The foreign brokerage recently stated that in the past month, Vedanta has underperformed its rivals. Also, the stock has not followed the uptrend in metal prices.

In a 30-days period, Vedanta stock is up by 3.82% on BSE.

Further, CLSA believes the latest corporate actions including a stake sale in Hindustan Zinc via offer for sale, coupled with dividends by both Vedanta and Hindustan Zinc - are likely to augur well for Vedanta's deleveraging.

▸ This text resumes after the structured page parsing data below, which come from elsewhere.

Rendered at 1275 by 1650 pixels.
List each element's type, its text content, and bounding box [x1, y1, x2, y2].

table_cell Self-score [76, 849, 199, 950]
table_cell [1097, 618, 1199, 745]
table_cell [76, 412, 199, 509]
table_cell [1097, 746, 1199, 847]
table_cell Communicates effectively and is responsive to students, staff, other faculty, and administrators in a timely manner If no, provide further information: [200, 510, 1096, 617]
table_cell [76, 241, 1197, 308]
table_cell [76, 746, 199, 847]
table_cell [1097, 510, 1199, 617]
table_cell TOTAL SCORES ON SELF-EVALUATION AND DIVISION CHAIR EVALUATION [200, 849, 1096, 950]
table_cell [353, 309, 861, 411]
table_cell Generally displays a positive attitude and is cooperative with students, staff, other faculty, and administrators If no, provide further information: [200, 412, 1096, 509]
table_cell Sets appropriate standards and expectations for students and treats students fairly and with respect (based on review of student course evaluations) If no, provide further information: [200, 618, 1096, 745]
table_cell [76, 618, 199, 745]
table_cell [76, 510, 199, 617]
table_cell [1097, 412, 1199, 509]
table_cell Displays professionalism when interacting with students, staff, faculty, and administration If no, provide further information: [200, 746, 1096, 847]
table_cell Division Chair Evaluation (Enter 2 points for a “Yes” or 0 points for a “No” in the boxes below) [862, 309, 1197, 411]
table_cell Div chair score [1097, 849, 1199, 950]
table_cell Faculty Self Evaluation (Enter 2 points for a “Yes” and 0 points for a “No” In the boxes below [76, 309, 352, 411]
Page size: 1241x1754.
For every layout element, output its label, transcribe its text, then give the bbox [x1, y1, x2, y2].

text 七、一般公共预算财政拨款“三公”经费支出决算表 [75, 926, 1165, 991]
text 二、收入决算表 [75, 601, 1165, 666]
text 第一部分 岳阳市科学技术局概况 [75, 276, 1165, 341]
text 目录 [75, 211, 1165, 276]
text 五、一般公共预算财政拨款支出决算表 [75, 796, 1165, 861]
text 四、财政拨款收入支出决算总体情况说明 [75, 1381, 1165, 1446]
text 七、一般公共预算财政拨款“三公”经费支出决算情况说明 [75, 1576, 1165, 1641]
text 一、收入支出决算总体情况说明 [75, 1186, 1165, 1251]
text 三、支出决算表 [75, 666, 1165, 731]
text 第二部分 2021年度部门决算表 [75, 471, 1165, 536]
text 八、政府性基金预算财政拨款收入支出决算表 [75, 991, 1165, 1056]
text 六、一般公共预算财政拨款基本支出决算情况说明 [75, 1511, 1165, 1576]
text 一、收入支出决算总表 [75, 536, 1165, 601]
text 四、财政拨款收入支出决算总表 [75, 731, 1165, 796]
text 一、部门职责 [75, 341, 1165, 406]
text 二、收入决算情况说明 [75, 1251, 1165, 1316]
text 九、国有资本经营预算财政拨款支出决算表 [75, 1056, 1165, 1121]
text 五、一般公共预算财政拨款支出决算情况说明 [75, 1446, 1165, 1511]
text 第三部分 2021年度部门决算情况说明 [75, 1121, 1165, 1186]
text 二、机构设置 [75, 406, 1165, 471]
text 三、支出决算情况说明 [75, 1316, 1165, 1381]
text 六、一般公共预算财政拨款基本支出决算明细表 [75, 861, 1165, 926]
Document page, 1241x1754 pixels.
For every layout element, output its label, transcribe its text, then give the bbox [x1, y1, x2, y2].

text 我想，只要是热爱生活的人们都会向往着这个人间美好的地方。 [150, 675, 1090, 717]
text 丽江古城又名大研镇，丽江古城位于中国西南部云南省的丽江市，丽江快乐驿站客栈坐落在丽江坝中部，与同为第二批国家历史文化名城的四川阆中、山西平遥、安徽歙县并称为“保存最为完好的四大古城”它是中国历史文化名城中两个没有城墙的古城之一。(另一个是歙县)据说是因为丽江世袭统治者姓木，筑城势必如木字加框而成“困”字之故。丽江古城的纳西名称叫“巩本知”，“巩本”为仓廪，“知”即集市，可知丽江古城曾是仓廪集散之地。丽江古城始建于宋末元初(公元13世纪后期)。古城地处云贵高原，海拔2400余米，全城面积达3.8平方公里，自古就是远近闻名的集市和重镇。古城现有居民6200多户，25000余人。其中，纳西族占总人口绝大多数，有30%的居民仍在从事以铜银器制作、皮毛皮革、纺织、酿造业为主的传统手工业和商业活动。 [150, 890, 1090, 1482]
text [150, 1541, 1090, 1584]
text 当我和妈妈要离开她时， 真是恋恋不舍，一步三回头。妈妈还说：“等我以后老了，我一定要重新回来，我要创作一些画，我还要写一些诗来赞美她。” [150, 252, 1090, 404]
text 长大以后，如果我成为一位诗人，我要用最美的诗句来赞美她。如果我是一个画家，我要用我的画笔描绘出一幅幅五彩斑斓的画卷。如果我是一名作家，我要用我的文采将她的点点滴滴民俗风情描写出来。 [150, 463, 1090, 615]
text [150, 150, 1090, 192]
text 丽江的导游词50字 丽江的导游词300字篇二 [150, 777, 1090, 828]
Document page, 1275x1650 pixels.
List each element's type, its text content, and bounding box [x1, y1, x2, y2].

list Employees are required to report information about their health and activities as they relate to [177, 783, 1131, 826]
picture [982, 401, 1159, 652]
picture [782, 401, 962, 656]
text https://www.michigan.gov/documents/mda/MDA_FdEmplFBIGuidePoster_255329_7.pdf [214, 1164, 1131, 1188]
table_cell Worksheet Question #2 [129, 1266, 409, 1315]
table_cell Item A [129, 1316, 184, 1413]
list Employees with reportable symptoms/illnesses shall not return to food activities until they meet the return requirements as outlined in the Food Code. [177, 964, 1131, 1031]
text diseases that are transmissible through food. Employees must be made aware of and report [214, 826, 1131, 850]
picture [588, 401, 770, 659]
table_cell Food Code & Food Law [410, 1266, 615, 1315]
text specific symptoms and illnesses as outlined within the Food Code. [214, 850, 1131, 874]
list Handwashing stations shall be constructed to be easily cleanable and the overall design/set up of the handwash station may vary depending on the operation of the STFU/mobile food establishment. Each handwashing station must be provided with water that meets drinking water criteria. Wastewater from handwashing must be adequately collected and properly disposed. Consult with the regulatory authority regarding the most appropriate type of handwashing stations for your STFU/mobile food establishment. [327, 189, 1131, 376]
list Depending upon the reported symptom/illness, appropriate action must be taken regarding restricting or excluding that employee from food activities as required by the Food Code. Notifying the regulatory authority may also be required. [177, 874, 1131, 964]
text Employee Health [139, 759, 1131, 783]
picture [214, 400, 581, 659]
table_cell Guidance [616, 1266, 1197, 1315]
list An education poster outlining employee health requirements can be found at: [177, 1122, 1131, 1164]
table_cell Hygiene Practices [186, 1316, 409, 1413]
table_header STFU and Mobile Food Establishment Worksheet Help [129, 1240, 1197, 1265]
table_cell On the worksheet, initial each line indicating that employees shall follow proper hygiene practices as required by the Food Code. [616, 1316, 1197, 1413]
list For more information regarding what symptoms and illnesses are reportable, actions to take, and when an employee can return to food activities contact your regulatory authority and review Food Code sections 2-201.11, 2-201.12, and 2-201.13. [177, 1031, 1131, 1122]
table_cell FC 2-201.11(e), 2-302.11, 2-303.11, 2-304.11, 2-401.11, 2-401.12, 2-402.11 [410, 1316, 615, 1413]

Accordingly, CLSA has a positive outlook on Vedanta, while it maintained 'Outperform' on the stock, for a target price of Rs 520.

Vedanta 1:6 Demerger:

One of the much-awaited developments in Vedanta is its demerger into six businesses, aka a 1:6 ratio. Vedanta has received approval to demerger metals, power, aluminium, and oil and gas businesses to unlock potential value. After the exercise, six independent verticals - Vedanta Aluminium, Vedanta Oil & Gas, Vedanta Power, Vedanta Steel and Ferrous Materials, Vedanta Base Metals and Vedanta Limited - will be created.

As part of the demerger plan, for every share of Vedanta, shareholders will receive one share of each of the five newly listed companies. After the demerger, the businesses of Hindustan Zinc and the electronics business will remain with Vedanta Limited.

The company is expecting to complete its demerger by December 2024 end.

Vedanta Limited is one of the world's foremost natural resources conglomerates, with primary interests in aluminium, zinc-lead-silver, oil and gas, iron ore, steel, copper, power, ferroalloys, nickel, semiconductor and glass. With world-class strategic assets based across India, South Africa, Namibia and Liberia, we are rightly positioned to create long-term value with superior cash flows.